As a high school student, Owens was sports editor for the school's yearbook. From there, she became editor of Francis Marion's first student newspaper, The Campus Crier.
"I went from Francis Marion to the University of Alaska Anchorage, where I worked at my first daily (newspaper), the Anchorage Daily Times," Owens said.
She said that just as her career began to take off, her husband's military service began to interfere with her success.
It became obvious that his unpredictable deployments would not allow her to plant roots in any particular place.
"You're moving around the country all the time, and with that, you're moving from job to job, so that really strains your work (life)," she said. "You have to start over just about every time you go somewhere."
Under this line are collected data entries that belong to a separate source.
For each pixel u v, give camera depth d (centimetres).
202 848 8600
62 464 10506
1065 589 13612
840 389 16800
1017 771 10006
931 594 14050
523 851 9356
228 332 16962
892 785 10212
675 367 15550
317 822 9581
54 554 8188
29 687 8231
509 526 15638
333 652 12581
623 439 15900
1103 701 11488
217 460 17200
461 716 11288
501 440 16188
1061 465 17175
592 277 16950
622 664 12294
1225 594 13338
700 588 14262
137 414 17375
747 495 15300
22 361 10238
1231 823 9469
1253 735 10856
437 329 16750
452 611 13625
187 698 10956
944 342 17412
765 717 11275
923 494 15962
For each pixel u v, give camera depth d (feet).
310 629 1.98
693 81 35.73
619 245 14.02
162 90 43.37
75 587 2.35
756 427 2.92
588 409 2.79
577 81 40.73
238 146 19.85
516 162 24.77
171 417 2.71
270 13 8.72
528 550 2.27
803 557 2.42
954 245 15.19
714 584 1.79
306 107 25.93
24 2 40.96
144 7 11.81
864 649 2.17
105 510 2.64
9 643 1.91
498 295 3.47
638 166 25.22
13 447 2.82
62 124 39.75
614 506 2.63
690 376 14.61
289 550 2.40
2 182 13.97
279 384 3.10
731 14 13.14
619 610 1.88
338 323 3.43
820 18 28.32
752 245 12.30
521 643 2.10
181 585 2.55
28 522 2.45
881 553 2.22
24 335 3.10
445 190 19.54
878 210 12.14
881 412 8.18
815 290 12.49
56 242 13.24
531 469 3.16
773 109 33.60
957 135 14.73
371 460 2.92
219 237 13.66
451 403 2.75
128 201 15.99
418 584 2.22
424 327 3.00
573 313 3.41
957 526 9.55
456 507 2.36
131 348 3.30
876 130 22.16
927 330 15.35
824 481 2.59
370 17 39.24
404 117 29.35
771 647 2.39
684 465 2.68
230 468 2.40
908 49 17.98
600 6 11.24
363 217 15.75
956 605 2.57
Owens finally found job stability when she was hired by the (Florence) Morning News in 1989 as region editor. In that position, she said she had the freedom to write and produce her own stories.
"It was the absolute best job in the world," she said. "I was able to write a column that would run about twice every week, and I was able to do a lot of opinion pieces and stuff like that."
She took the experience she gained at the Morning News and molded it into an effective management strategy she continues to use in her current job.
Owens also found herself on the cutting edge of a new form of journalism - convergence, which is the combination of all forms of mass communication.
"Well, what happened with the industry, and is still happening, they called it 'symmetry' or something like that, and now they call it 'convergence,'" Owens said. "All of the newspapers are owned by large corporations. Whether it's a big daily or a small weekly, it's going to be published in the same way - through the Internet, broadcast and newspapers, as well."